Passer d’un « No Man’s Land » juridique à la souveraineté numérique

La situation est quasi-identique au sein des institutions régionales. Pas d’avancées majeures. L’Union africaine (UA) avait lancé en 2014 la Convention de Malabo sur la cybersécurité et la protection des données personnelles, mais à la date du 14 mars 2018, échéance de la signature, seuls deux parmi eux, le Sénégal et l’île Maurice, l’avaient ratifiée. Quatre ans plus tôt, en février 2010, la Communauté économique des États d’Afrique de l’Ouest (Cedeao) avait mis en place un acte additionnel sur la protection des données à caractère personnel. Huit ans plus tard, son impact reste à prouver. Autre limite et non des moindres, la marge de manœuvre souvent très limitée des instances de contrôle. La plupart des textes législatifs se focalisent uniquement sur la confidentialité des données lors des communications électroniques, oubliant les Big Data collectées et analysées dans l’ombre.
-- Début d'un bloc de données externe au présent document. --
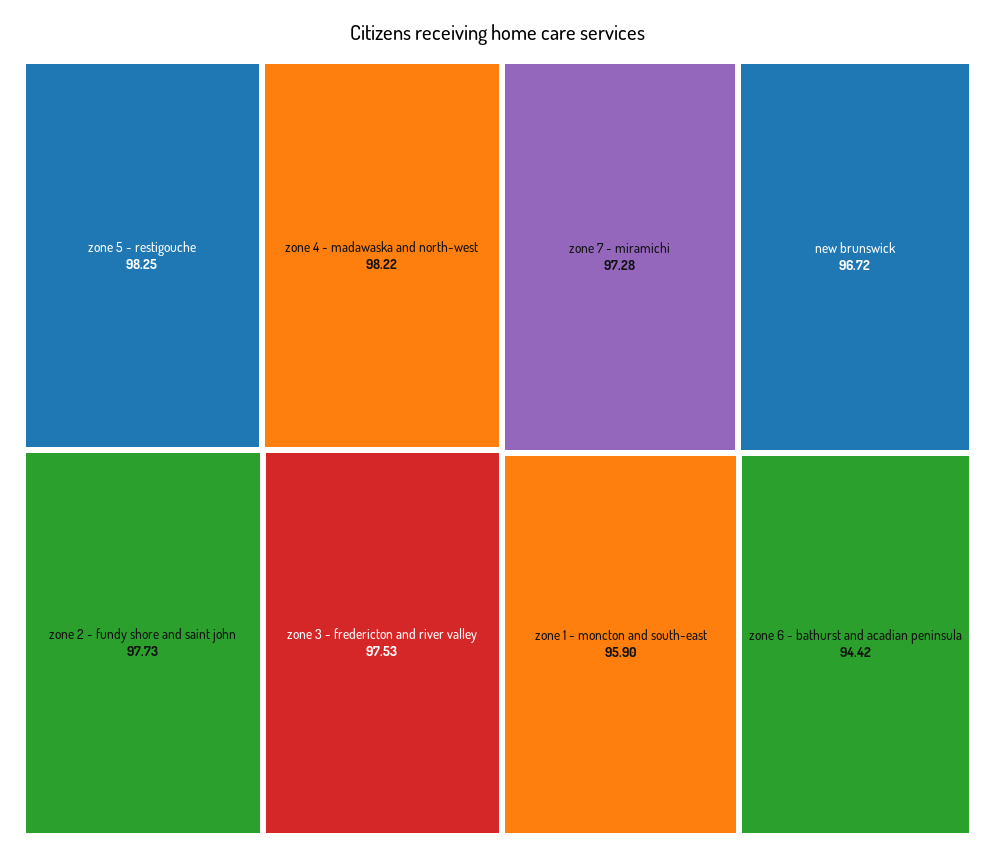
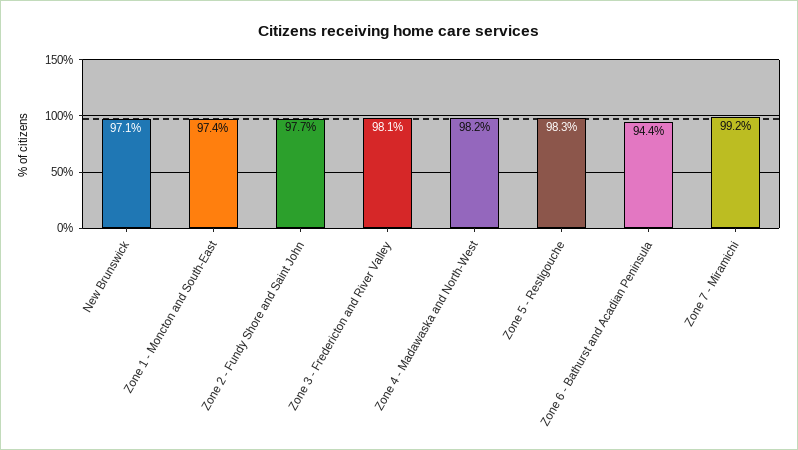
zone 3 - fredericton and river valley: 97.53 -> 98.1
zone 7 - miramichi: 97.28 -> 99.2
new brunswick: 96.72 -> 97.1
zone 1 - moncton and south-east: 95.9 -> 97.4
Il est heureux de constater le lancement du « Personal Data Protection Guidelines for Africa » par l’ONG Internet Society et la Commission de l’UA en mai 2018, lors du Sommet africain d’Internet à Dakar. Ce référentiel sur la protection des données personnelles sur le continent est salutaire, mais il urge de passer de la théorie à la pratique, car les défis sont énormes, les risques hors normes.

Le numérique s’est fortement incrusté dans le quotidien des consommateurs africains. On dénombre pas moins de 435 millions d’utilisateurs d’Internet sur le continent de 191 millions d’internautes sur les réseaux sociaux, d’après le Digital Report 2018 publié par l’agence « We are Social » et la plateforme « Hootsuite ». L’usage des smartphones ne cesse de grimper. Quelque 660 millions en disposeront en 2020 contre 336 millions en 2016, selon une étude du cabinet Deloitte. On imagine donc aisément les milliards de données personnelles générées par cette population numérique… faute de législation contraignante, cet or massif 4.0 récolté via différents serveurs lors d’achats en ligne, transferts de devises via mobile banking, de publications sur les réseaux sociaux, etc., est soigneusement décanté et exploité, à notre insu, par des multinationales à des fins commerciales ou stratégiques. Cambridge Analytica, en dehors des scandales signalés aux États-Unis (élection de Trump) et au Royaume-Uni (Brexit),

aurait récolté des données d’internautes nigérians et kenyans pour influencer les électeurs lors des scrutins respectifs de 2015 et 2017.